Work instructions
The entries below hold a line with "u v d — depth at each pixel (centimetres)." and a line with "116 391 482". Return those lines and all that lie between them, exactly and only.

Record extracts
* * * * * * *

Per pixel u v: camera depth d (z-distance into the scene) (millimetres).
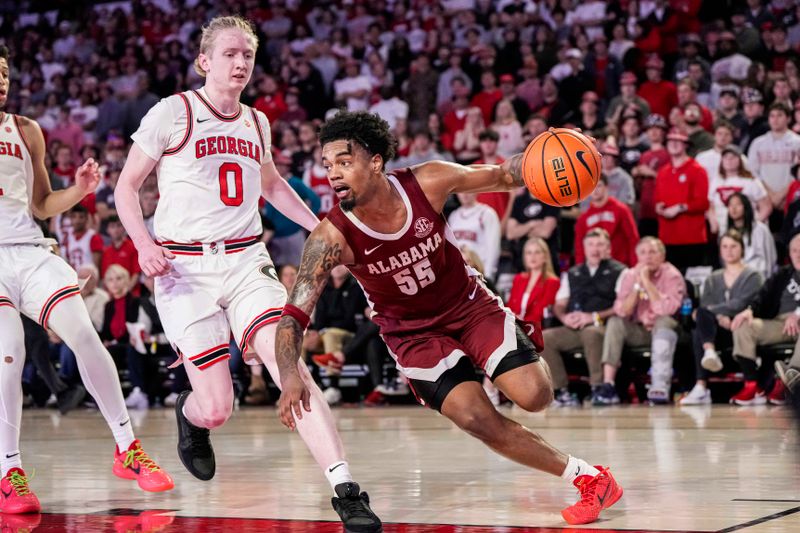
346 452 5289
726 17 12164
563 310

* * * * * * *

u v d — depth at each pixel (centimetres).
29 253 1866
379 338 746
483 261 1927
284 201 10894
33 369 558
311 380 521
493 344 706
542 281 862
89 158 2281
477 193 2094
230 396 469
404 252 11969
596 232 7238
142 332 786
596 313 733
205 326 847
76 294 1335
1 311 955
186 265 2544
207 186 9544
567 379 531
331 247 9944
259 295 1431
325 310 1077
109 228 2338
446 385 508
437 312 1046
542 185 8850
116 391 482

* * * * * * *

Reply to the task
u v d — depth at each pixel (centimetres).
29 253 1866
379 338 746
483 261 1927
284 201 10894
33 369 558
311 380 521
493 344 706
542 281 862
89 158 2281
477 193 2094
230 396 469
404 252 11969
596 232 7238
142 332 786
596 313 733
205 326 847
76 294 1335
1 311 955
186 265 2544
207 186 9544
567 379 531
331 247 9944
259 295 1431
325 310 1077
109 228 2338
446 385 508
437 312 1046
542 185 8850
116 391 482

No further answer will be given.